Roberto:  That’s all I can do with an Aussie accent.  I mean I can do names, and little phrases.  Rod Laver.  Mel Gibson.  Russell Crowe.  Nicole Kidman.  Have you ever seen Nicole in an interview.  She’s always scared.

He imitates Nicole Kidman, dead on.  “Yeah, it was scary.  I was really scared.”

He really stretches out the vowels.

He pauses and then resumes.

Roberto:  Rod Laver.  Advantage, Laver.  It’s tough to do an Aussie (pronounced incorrectly, American) accent.  So to get myself into it, I repeat to myself Rod Laver. Advantage, Laver.

When Roberto speaks like an Aussie, his accent is British with ‘ing’ and ‘r’  and ‘a’ pronounced in the British manner.

Roberto looks at Maggie.

Roberto: Rod Laver, Rod Laver, go ahead and try it.  Rod Laver.

Maggie demurs and looks uncomfortable.

Spencer looks at Maggie uncomfortably.

Roberto:  C’mon, mate (pronounced incorrectly like plate).
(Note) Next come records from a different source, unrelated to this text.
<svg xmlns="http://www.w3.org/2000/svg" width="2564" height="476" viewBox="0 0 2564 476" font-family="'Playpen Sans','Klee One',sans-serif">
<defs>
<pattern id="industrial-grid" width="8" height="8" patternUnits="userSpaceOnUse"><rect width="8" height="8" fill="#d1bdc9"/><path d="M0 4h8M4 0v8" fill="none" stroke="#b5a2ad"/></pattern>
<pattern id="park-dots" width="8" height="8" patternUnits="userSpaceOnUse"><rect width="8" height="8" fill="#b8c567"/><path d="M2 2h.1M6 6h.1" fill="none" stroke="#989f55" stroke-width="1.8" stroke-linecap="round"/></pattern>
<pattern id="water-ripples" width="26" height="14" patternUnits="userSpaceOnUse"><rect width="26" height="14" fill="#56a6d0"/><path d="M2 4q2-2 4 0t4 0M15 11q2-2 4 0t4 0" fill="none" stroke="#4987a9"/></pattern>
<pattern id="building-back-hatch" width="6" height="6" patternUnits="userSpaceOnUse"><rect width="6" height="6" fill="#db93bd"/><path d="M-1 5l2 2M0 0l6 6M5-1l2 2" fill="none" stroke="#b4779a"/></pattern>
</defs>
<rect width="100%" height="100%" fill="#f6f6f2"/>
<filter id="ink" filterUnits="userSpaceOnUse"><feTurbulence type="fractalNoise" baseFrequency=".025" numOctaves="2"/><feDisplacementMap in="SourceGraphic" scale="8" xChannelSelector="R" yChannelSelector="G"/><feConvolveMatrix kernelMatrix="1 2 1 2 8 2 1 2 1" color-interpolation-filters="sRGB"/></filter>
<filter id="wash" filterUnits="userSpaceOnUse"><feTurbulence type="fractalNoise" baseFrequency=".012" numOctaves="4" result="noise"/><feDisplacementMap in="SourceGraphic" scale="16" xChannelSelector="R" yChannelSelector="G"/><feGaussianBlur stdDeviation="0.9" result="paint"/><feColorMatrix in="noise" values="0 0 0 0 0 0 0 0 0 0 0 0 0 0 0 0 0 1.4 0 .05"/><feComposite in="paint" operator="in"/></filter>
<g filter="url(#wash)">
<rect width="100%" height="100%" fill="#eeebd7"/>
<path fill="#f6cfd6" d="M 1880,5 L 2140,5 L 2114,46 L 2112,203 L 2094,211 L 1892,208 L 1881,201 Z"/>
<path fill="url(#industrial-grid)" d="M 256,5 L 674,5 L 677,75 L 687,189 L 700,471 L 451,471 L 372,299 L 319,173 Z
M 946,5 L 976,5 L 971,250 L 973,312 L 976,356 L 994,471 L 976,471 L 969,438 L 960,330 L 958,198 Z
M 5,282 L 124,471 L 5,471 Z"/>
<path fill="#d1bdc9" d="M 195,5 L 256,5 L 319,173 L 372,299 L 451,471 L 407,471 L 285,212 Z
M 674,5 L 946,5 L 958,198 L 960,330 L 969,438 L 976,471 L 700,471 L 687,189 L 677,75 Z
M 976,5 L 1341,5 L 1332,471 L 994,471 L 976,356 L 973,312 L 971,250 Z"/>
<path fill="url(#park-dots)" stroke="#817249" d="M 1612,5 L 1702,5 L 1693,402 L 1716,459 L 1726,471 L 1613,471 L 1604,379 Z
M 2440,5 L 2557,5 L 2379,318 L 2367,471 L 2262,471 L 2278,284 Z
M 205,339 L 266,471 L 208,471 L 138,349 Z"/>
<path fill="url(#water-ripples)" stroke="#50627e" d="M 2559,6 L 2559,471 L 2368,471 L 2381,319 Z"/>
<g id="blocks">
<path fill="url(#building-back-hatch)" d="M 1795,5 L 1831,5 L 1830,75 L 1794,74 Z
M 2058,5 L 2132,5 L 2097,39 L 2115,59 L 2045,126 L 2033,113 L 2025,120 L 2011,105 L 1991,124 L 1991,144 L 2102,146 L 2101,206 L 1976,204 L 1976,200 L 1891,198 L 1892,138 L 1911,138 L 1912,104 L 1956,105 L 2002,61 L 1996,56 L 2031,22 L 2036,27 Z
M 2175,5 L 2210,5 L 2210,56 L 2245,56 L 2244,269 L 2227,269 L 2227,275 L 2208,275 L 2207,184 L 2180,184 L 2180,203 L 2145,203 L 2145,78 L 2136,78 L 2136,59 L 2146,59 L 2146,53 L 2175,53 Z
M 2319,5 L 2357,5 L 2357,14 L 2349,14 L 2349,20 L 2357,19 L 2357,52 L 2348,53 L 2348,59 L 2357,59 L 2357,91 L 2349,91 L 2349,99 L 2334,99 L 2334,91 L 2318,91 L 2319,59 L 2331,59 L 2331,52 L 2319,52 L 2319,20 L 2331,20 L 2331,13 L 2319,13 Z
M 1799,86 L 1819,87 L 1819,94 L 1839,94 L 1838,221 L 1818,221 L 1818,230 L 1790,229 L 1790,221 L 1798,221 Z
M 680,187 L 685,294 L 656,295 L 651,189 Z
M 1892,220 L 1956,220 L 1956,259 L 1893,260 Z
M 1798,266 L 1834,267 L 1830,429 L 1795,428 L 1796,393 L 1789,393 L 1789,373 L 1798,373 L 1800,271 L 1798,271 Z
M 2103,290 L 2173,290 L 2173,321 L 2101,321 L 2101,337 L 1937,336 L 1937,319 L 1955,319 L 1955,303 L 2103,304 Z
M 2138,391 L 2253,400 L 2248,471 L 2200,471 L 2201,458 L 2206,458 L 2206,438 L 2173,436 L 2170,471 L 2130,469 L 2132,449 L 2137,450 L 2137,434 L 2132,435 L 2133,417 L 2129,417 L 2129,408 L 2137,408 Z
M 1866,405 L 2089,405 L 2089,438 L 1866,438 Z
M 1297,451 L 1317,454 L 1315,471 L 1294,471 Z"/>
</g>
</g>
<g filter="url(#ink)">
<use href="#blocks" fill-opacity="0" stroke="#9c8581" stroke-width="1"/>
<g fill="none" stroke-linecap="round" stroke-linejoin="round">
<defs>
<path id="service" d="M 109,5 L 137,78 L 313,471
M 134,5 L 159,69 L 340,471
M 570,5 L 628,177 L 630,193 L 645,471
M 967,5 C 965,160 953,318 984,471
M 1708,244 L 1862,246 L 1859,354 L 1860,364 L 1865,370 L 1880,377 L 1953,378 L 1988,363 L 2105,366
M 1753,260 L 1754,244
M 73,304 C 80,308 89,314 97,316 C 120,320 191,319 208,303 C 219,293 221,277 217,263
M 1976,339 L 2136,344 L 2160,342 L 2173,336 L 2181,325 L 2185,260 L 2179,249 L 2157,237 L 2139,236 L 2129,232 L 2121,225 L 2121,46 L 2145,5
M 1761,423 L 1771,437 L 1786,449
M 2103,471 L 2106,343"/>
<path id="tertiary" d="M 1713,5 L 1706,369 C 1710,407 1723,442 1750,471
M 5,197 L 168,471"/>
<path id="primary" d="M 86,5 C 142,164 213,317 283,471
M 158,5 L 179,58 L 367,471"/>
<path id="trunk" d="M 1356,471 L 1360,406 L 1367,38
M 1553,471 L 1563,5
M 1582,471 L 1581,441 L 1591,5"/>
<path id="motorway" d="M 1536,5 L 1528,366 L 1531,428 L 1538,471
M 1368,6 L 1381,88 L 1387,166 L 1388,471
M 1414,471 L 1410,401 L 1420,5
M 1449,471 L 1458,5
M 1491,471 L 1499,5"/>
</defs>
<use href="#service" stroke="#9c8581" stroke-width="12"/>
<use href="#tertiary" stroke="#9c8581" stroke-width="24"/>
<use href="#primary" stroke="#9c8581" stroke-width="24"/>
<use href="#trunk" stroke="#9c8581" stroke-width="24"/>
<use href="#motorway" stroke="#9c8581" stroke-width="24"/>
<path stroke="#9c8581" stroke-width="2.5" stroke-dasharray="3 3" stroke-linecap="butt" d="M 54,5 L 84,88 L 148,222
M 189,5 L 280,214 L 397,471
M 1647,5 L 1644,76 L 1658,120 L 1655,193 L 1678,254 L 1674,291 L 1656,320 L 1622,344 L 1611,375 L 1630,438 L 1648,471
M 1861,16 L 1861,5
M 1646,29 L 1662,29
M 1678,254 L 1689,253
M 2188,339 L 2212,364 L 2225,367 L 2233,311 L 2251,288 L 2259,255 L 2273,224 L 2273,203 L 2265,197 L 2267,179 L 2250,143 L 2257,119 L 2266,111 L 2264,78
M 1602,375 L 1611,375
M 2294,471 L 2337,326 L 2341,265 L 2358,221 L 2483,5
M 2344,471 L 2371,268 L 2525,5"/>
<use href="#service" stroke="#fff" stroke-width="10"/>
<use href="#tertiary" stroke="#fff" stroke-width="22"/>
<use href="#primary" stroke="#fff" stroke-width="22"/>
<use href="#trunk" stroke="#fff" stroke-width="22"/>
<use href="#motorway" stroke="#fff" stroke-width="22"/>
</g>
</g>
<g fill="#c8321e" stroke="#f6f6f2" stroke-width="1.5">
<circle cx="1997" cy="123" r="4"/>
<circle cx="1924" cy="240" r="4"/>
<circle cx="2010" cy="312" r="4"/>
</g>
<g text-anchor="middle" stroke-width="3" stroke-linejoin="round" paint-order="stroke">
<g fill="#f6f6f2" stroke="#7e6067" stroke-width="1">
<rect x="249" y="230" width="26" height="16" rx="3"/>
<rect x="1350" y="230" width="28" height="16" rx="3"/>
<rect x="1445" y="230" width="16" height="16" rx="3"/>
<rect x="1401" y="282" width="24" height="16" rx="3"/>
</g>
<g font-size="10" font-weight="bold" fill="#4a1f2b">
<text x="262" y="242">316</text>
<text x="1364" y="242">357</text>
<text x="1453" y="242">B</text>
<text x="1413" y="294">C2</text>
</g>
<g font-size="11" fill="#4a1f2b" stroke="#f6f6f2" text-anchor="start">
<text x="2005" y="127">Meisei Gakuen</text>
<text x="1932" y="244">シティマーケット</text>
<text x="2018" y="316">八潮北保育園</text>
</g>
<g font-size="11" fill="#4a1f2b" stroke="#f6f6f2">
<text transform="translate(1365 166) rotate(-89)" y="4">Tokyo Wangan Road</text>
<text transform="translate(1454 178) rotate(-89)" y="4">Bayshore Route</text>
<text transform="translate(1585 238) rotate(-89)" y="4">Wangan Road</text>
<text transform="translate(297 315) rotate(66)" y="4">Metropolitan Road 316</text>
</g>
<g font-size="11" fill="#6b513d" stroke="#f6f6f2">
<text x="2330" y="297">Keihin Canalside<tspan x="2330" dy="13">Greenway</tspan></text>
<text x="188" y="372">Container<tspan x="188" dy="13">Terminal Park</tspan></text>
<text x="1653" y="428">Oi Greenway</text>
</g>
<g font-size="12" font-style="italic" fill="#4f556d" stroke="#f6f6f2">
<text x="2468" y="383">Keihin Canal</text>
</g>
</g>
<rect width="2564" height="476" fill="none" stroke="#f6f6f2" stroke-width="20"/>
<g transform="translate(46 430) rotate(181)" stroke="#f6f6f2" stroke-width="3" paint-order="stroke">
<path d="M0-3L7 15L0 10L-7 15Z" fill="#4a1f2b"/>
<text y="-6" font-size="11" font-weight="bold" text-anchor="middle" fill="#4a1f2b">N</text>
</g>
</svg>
Rod Laver.  Advantage, Laver.

Maggie:  (getting flustered) No, I don’t want to do it.

Roberto:  C’mon, Mate.

Spencer:  (perturbed) She doesn’t want to do it.

Six People 1.13

Roberto laughs.

Roberto:  Actually, I got that from a movie.

Roberto as Russell Crowe: And if any us bore ill will against you, may the Lord forgive us, and give us the strength to forgive.

Roberto isn’t sure if he got the quote right, but nobody seems to notice.

Spencer:  I don’t recall this line.

Roberto:  Master and Commander, the Far Side of the World.

Ellen:  I don’t remember that movie.

Roberto:  Well, actually, it came out after we died.  I cheated.

Roberto seems contrite and apologetic.  A few moments later he looks upward and closes his eyes as if the movie is bringing back memories.

Roberto:  I love that movie.

Addis:  Why?

Roberto:  I love films about the ships and the sea.

Addis:  Why?

Roberto:  I don’t know why.  I guess because I can lose myself and dream of going to places – like India, the South Pacific, Australia, New Zealand.

Roberto:  Even though we were poor and couldn’t go anywhere nice, we always had a few dollars for the movies.

Spencer:  What was this movie about?  Master and Commander.

Roberto:  I don’t know, a bunch of Australians sailing around getting into trouble, the Galapagos islands, the usual stuff, battles, jumping on ships.  Who cares?  It was a good movie.

Roberto:  And I love doing the accents.  I walked around the house for six months trying to talk like Russell Crowe.